Когда людей поубавилось, вы с мамой вошли в вагон, и я сел возле окна. Саша советовал мне онлайн-курсы по философии, которые он недавно приобрёл, а я рассказывал ему про нашу преподшу по той же философии, грубоватую, немного циничную, но с юмором. В наш разговор постоянно вклинивался голос, объявлявший станции; временами обрывалась связь, временами мама просила, чтобы я говорил потише. Но на последнюю такую просьбу я только грубо ей ответил, чтобы она меня не затыкала – мне хотелось разораться, распихать локтями это жалкое, продымлённое спокойствие вокруг. Но я то и дело проваливался в холодную бесконечность, дверь в которую любезно держала смерть, и ощущал себя игрушкой, у которой кончился завод, игрушкой, говорившей и слушающей на холостых оборотах. После очередного обрыва связи, когда до нашей станции оставалась одна или две, я написал Саше, предложил созвониться позже и отдался мыслям.
Сожалею ли я? О смерти Пуси, о том, как обращался с ней при жизни, о том, что сказал в парке у обелиска? Ответ «нет» ввергает меня в пучину такой чёрствости, такого цинизма, в которой я просто не смог бы себя выносить. Однако и положительный ответ сулит мне бездну не меньше – бездну вины. Конечно, я виноват – за гнев, за то, что бил беззащитное существо, за страшные слова, за тот гнусный обман, в котором жил, вернее, который и был моей жизнью, и который с ловкостью и игрой фокусника сейчас вскрыла смерть.
Боюсь ли я смерти? Нет – и тогда я мертвец, ведь только они не боятся смерти. Да – и тогда я пугливый ребёнок, чей страх непобедим, потому что неустранима его причина.

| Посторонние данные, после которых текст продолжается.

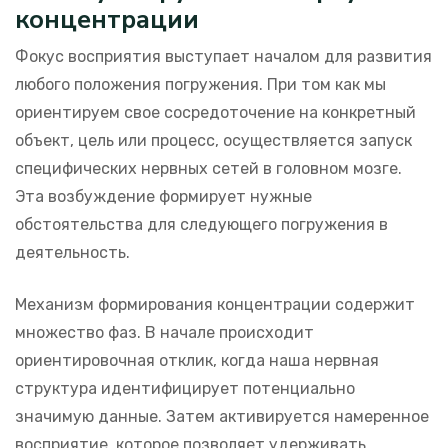
концентрации
Фокус восприятия выступает началом для развития
любого положения погружения. При том как мы
ориентируем свое сосредоточение на конкретный
объект, цель или процесс, осуществляется запуск
специфических нервных сетей в головном мозге.
Эта возбуждение формирует нужные
обстоятельства для следующего погружения в
деятельность.
Механизм формирования концентрации содержит
множество фаз. В начале происходит
ориентировочная отклик, когда наша нервная
структура идентифицирует потенциально
значимую данные. Затем активируется намеренное
восприятие, которое позволяет удерживать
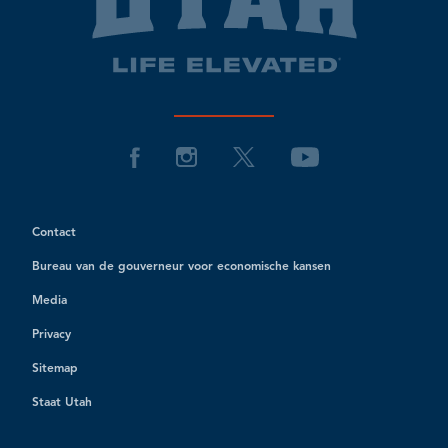
Contact
Bureau van de gouverneur voor economische kansen
Media
Privacy
Sitemap
Staat Utah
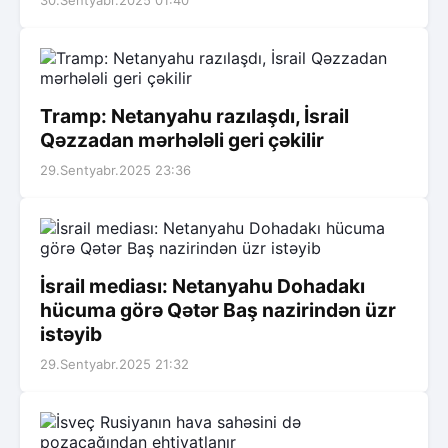
30.Sentyabr.2025 01:40
Tramp: Netanyahu razılaşdı, İsrail
Qəzzadan mərhələli geri çəkilir
29.Sentyabr.2025 23:36
İsrail mediası: Netanyahu Dohadakı
hücuma görə Qətər Baş nazirindən üzr
istəyib
29.Sentyabr.2025 21:32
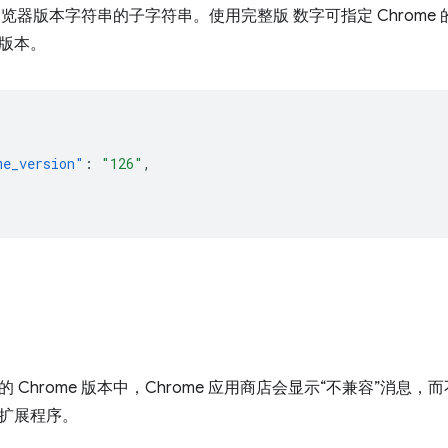
e 浏览器版本字符串的子字符串。使用完整版 数字可指定 Chrom
版本。
me_version"
:
"126"
,
 Chrome 版本中，Chrome 应用商店会显示“不兼容”消息
扩展程序。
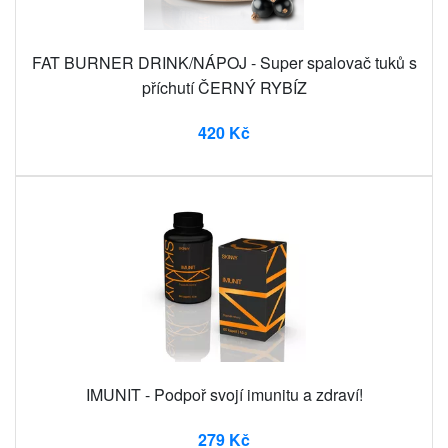
FAT BURNER DRINK/NÁPOJ - Super spalovač tuků s
příchutí ČERNÝ RYBÍZ
420 Kč
IMUNIT - Podpoř svojí imunitu a zdraví!
279 Kč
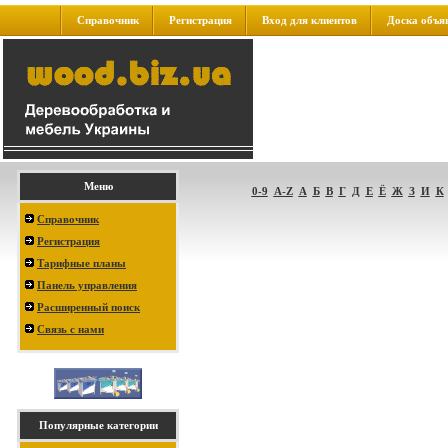
Справочник
Регистрация
Вход для клиентов
Доска объя
Меню
0-9
A-Z
А
Б
В
Г
Д
Е
Ё
Ж
З
И
К
Справочник
Регистрация
Тарифные планы
Панель управления
Расширенный поиск
Связь с нами
Популярные категории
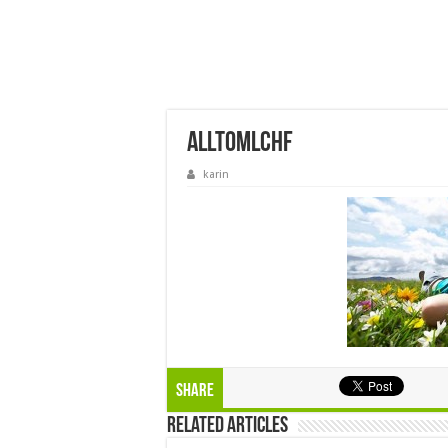
alltomlchf
karin
Share
Related Articles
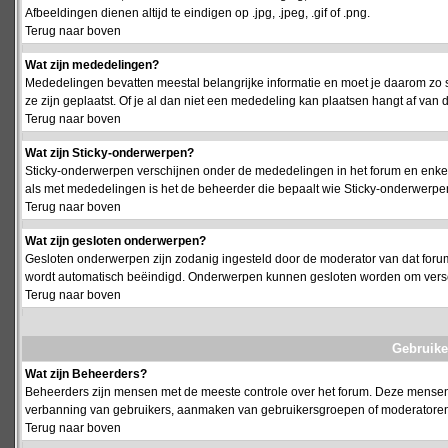
Afbeeldingen dienen altijd te eindigen op .jpg, .jpeg, .gif of .png.
Terug naar boven
Wat zijn mededelingen?
Mededelingen bevatten meestal belangrijke informatie en moet je daarom zo 
ze zijn geplaatst. Of je al dan niet een mededeling kan plaatsen hangt af van d
Terug naar boven
Wat zijn Sticky-onderwerpen?
Sticky-onderwerpen verschijnen onder de mededelingen in het forum en enkel 
als met mededelingen is het de beheerder die bepaalt wie Sticky-onderwerpen
Terug naar boven
Wat zijn gesloten onderwerpen?
Gesloten onderwerpen zijn zodanig ingesteld door de moderator van dat foru
wordt automatisch beëindigd. Onderwerpen kunnen gesloten worden om vers
Terug naar boven
Gebruike
Wat zijn Beheerders?
Beheerders zijn mensen met de meeste controle over het forum. Deze mensen he
verbanning van gebruikers, aanmaken van gebruikersgroepen of moderatoren, 
Terug naar boven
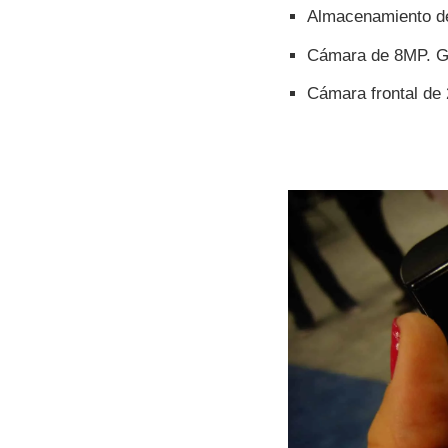
Almacenamiento de
Cámara de 8MP. G
Cámara frontal de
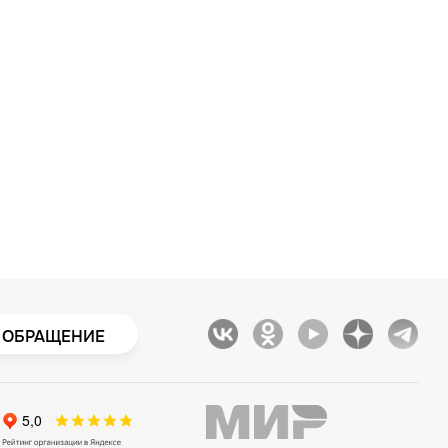
 ОБРАЩЕНИЕ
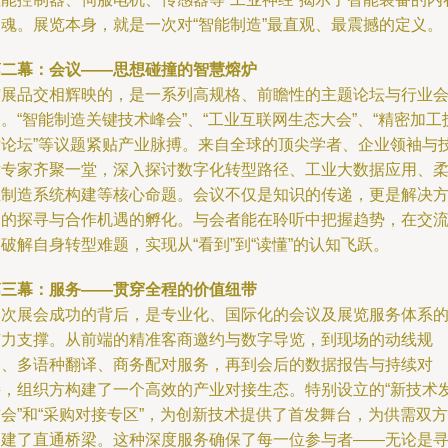
灵魂。展览本身，就是一次对“智能制造”最直观、最震撼的定义。
第二幕：会议——思想碰撞的智慧熔炉
与展品交相辉映的，是一系列高规格、前瞻性的主题论坛与行业
。“智能制造关键技术峰会”、“工业互联网生态大会”、“精密加工
术论坛”等议题紧贴产业脉搏。来自全球的顶尖学者、企业领袖与
术专家齐聚一堂，深入探讨数字化转型路径、工业大数据应用、
性制造系统构建等核心命题。会议不仅是知识的传递，更是解决
案的探寻与合作机遇的孵化。与会者能在聆听中把握趋势，在交
破解自身转型难题，实现从“看到”到“读懂”的认知飞跃。
第三幕：服务——贯穿全程的价值纽带
本次展会成功的背后，是专业化、国际化的会议及展览服务体系
有力支撑。从前端的精准客商邀约与数字导览，到现场的动线规
划、多语种翻译、商务配对服务，再到会后的数据报告与持续对
接，组织方构建了一个高效的产业对接生态。特别设立的“新技术
会”和“采购对接专区”，为创新技术提供了首发舞台，为供需双方
搭建了直通桥梁。这种深度服务确保了每一位参与者——无论是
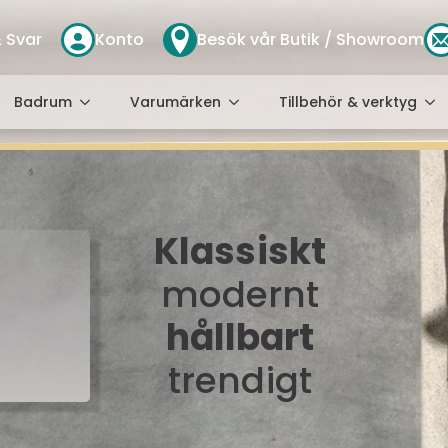
 Svar
Konto
Besök vår Butik / Showroom
Badrum
Varumärken
Tillbehör & verktyg
Klassiskt
modernt
hållbart
trendigt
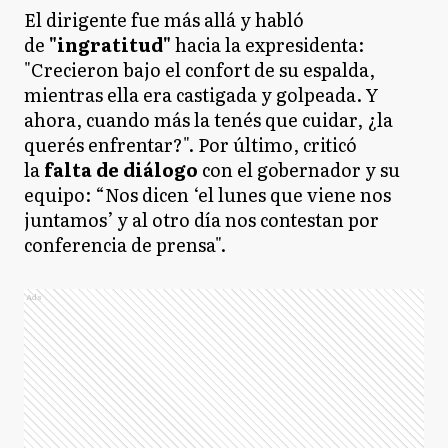
El dirigente fue más allá y habló
de
"ingratitud"
hacia la expresidenta:
"Crecieron bajo el confort de su espalda,
mientras ella era castigada y golpeada. Y
ahora, cuando más la tenés que cuidar, ¿la
querés enfrentar?". Por último, criticó
la
falta de diálogo
con el gobernador y su
equipo: “Nos dicen ‘el lunes que viene nos
juntamos’ y al otro día nos contestan por
conferencia de prensa".
Ads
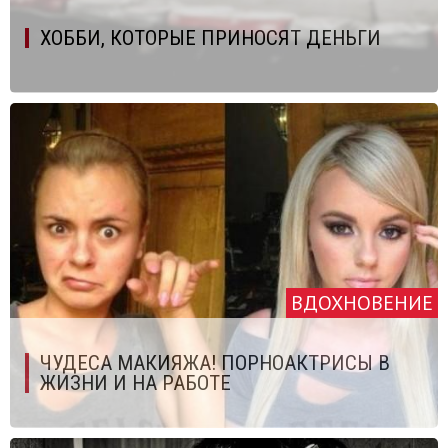
ХОББИ, КОТОРЫЕ ПРИНОСЯТ ДЕНЬГИ
ВДОХНОВЕНИЕ
ЧУДЕСА МАКИЯЖА! ПОРНОАКТРИСЫ В
ЖИЗНИ И НА РАБОТЕ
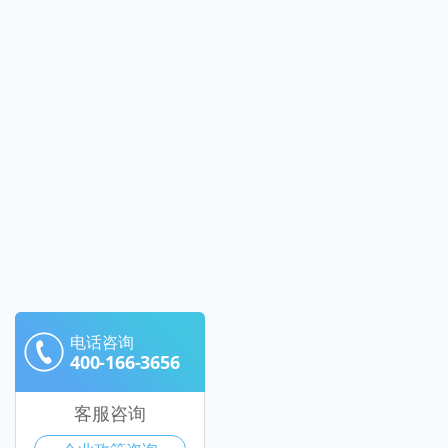
电话咨询
400-166-3656
客服咨询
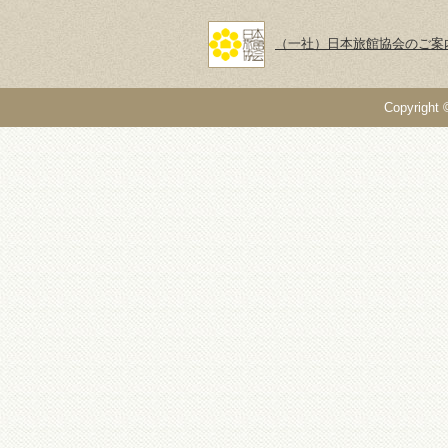
（一社）日本旅館協会のご案
Copyright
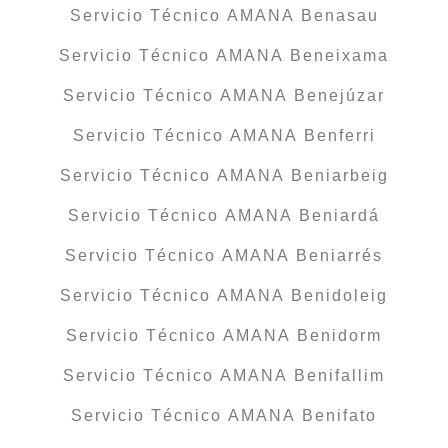
Servicio Técnico AMANA Benasau
Servicio Técnico AMANA Beneixama
Servicio Técnico AMANA Benejúzar
Servicio Técnico AMANA Benferri
Servicio Técnico AMANA Beniarbeig
Servicio Técnico AMANA Beniardá
Servicio Técnico AMANA Beniarrés
Servicio Técnico AMANA Benidoleig
Servicio Técnico AMANA Benidorm
Servicio Técnico AMANA Benifallim
Servicio Técnico AMANA Benifato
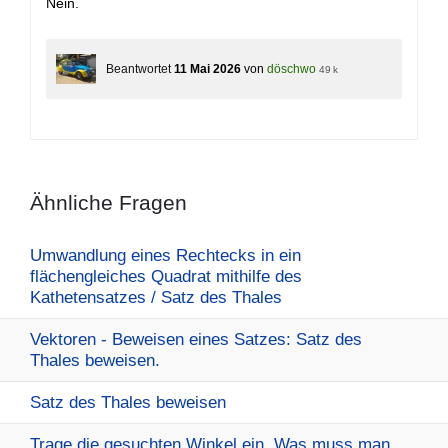
Nein.
Beantwortet
11 Mai 2026
von
döschwo
49 k
Ähnliche Fragen
Umwandlung eines Rechtecks in ein
flächengleiches Quadrat mithilfe des
Kathetensatzes / Satz des Thales
Vektoren - Beweisen eines Satzes: Satz des
Thales beweisen.
Satz des Thales beweisen
Trage die gesuchten Winkel ein. Was muss man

Петроний говорил: «Не думайте о смерти – она сама о всех нас позаботится». Но ведь она как зловредная подружка, которая обижается, когда о ней слишком долго не вспоминаешь. Толстой говорил: «День, прожитый без мысли о смерти, – зря прожитый день». Но разве смерть – не удел мёртвых, тогда как для нас, живых, есть жизнь со всеми её волнениями и красками, со всем её забвением, в том числе и в отношении смерти? Впрочем, смерти, вероятно, было не очень интересно, что о ней думает и тот, и другой, когда она их забирала.
Я посмотрел на маму и увидел, что она тоже беременна смертью. Смерть серебрилась седыми прожилками в её крашенных хной волосах, она ползала морщинами и дрожала обвислостями на её немолодом лице.
Объявили станцию «Струнино», и мы вышли. Вокруг всё было каким-то тёмным, самодельным и зыбким, как лихорадочный сон, который вот-вот станет холодной пустынной явью. Люди, будто только вылупившиеся черепашата, ползли от станции к остановке, чтобы расплыться кто куда. Мы вошли в крохотное здание вокзала, но там Светланы не оказалось. Тогда мы пошли на парковку. Увидев нас, Светлана вышла из машины, сквозь зубы поздоровалась, резкими движениями открыла заднюю дверь и достала из салона контейнер-переноску. Я, конечно, первым делом заглянул на дно переноски: Пуся была прикрыта пелёнкой – только кончики белой шерсти торчали из-под дверцы. Всё это казалось какой-то случайностью, недоразумением, как будто, пройди мы мимо этой странной женщины-кошатницы, Пуся бы не умерла. Наверное, так казалось потому, что встречи со смертью никогда не бывают своевременными.